The summer of 1984 was tough for me. I experienced two rapes by an adult and systematic molestation from another adult, who also had another man in the room watching (I now understand this was to ensure he had a witness, in order to undermine me in the event I tried to report the incident). I have done purgative, cathartic work on those particular acts of violence. The nature of recovering from trauma is that it can be ongoing, with deeper levels of healing and freedom coming with indefatigable persistence to keep chipping away at it.

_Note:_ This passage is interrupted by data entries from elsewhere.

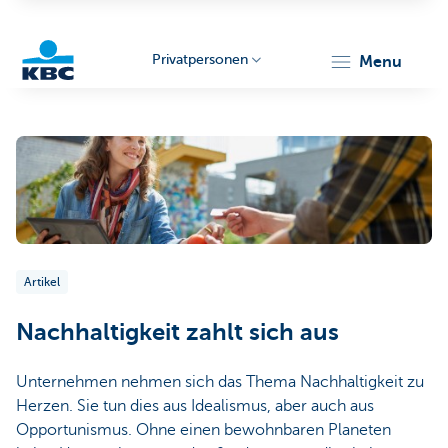
Privatpersonen
menu
KBC
Artikel
Particulieren
Nachhaltigkeit zahlt sich aus
Unternehmen nehmen sich das Thema Nachhaltigkeit zu
Herzen. Sie tun dies aus Idealismus, aber auch aus
Opportunismus. Ohne einen bewohnbaren Planeten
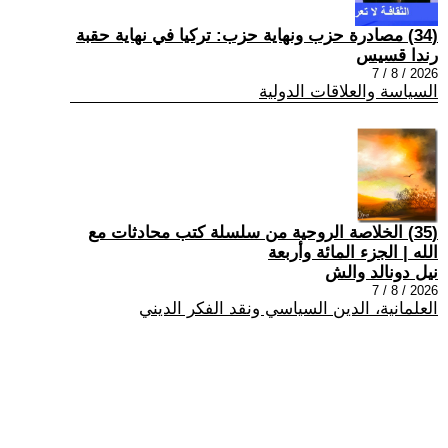
(34) مصادرة حزب ونهاية حزب: تركيا في نهاية حقبة
رندا قسيس
2026 / 8 / 7
السياسة والعلاقات الدولية
(35) الخلاصة الروحية من سلسلة كتب محادثات مع
الله | الجزء المائة وأربعة
نيل دونالد والش
2026 / 8 / 7
العلمانية، الدين السياسي ونقد الفكر الديني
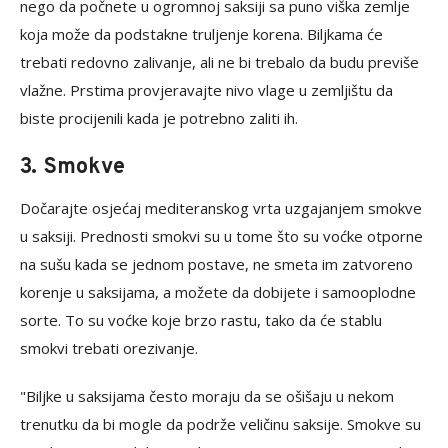
nego da počnete u ogromnoj saksiji sa puno viška zemlje
koja može da podstakne truljenje korena. Biljkama će
trebati redovno zalivanje, ali ne bi trebalo da budu previše
vlažne. Prstima provjeravajte nivo vlage u zemljištu da
biste procijenili kada je potrebno zaliti ih.
3. Smokve
Dočarajte osjećaj mediteranskog vrta uzgajanjem smokve
u saksiji. Prednosti smokvi su u tome što su voćke otporne
na sušu kada se jednom postave, ne smeta im zatvoreno
korenje u saksijama, a možete da dobijete i samooplodne
sorte. To su voćke koje brzo rastu, tako da će stablu
smokvi trebati orezivanje.
"Biljke u saksijama često moraju da se ošišaju u nekom
trenutku da bi mogle da podrže veličinu saksije. Smokve su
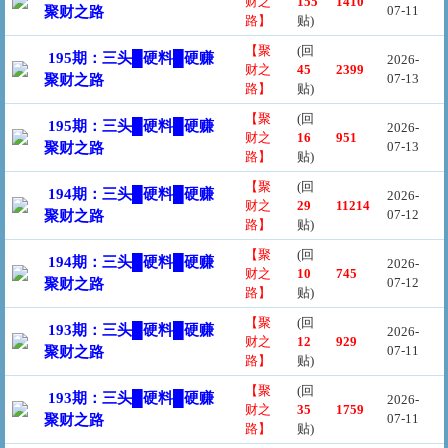
财之
155
1410
07-11
聚财之路
路】
贴)
【聚
(回
195期：三头█硬料█硬赚
2026-
财之
45
2399
07-13
聚财之路
路】
贴)
【聚
(回
195期：三头█硬料█硬赚
2026-
财之
16
951
07-13
聚财之路
路】
贴)
【聚
(回
194期：三头█硬料█硬赚
2026-
财之
29
11214
07-12
聚财之路
路】
贴)
【聚
(回
194期：三头█硬料█硬赚
2026-
财之
10
745
07-12
聚财之路
路】
贴)
【聚
(回
193期：三头█硬料█硬赚
2026-
财之
12
929
07-11
聚财之路
路】
贴)
【聚
(回
193期：三头█硬料█硬赚
2026-
财之
35
1759
07-11
聚财之路
路】
贴)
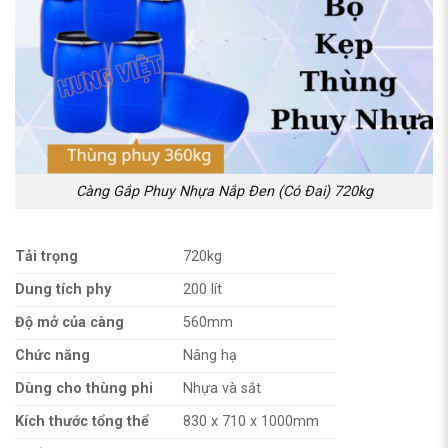
Càng Gắp Phuy Nhựa Nắp Đen (Có Đai) 720kg
Tải trọng
720kg
Dung tích phy
200 lít
Độ mở của càng
560mm
Chức năng
Nâng hạ
Dùng cho thùng phi
Nhựa và sắt
Kích thước tổng thể
830 x 710 x 1000mm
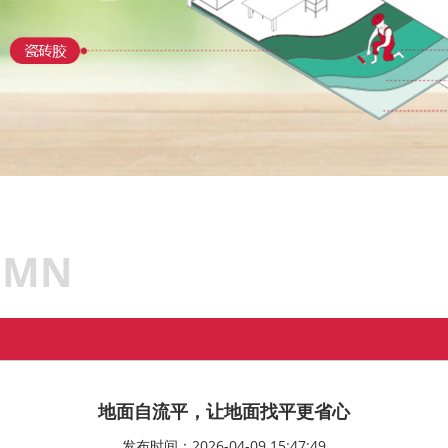
UMN
地面自流平，让地面找平更省心
发布时间：2026-04-09 15:47:49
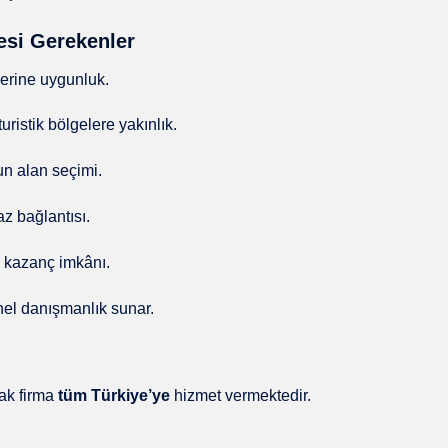
esi Gerekenler
lerine uygunluk.
uristik bölgelere yakınlık.
un alan seçimi.
az bağlantısı.
e kazanç imkânı.
nel danışmanlık sunar.
cak firma
tüm Türkiye’ye
hizmet vermektedir.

This January, I read three different things that freshly triggered an additional, very specific memory from age 15 — an attempted oral rape by yet another adult man. First, the Vanderbilt rape case conviction was announced, in which certain details mirrored my own experiences, especially the non-intervening bystanders (who, thankfully, in the Vanderbilt case, were charged with violent crime). Second, I read the Justice for Victims of Sex Trafficking legislation that passed the House of Representatives. Third, I re-read the Department of Justice's legal definition of rape and some of the absurd debates about it. Although I regularly engage with these kinds of issues, after reading these three particular materials, it became very clear that I needed to address my attempted oral rape; the time had arrived for that terrifying moment to be treated as a stand-alone piece of violence from which I was being given the opportunity to heal on a deeper level.
This is one of the many reasons why I believe profound dedication to self-care is essential to feminist social justice work. I knew exactly where to go and what to do. My mentor was available. We immediately scheduled experiential therapy; I thus did not have to go to the sexual assault center for triage. But let me tell you: I am exactly like every other survivor, and the sexual assault centers of our country are for me, just as they are for all of us.
Supported by friends and a brilliant psychologist, my therapy was astonishing, as all such healing work is. I felt like I had the chance to finally speak, fight and grieve, and be consoled and comforted. But then, on literally the very next day, I received a disturbing tweet with a close-up photograph of my face behind text that read, "I can't wait to cum all over your face and in your mouth."
The timing was canny, and I knew it was a crime. It was time to call the police, and to say to the Twittersphere, no more.
I've spent valuable March Madness time writing this. I have 6 versus 11 seed upsets to pick and opponents to scout. So for now, I am handing it back over to those of you who are unafraid to speak out against abuse like I have faced, and those of you who are righteous allies and intervening bystanders. You're on it. Keep at it — on the Internet, at home, at work and in your hearts, where the courage to tackle this may fundamentally lie. We have much to discuss, and much action to take. Join me.
Ashley Judd is a University of Kentucky and Harvard Kennedy School graduate. Her paper, "Gender Violence: Law and Social Justice" was awarded the Dean's Scholar Award at Harvard Law School. Her schools are seeded 1 and 13 in the NCAA Men's Tournament.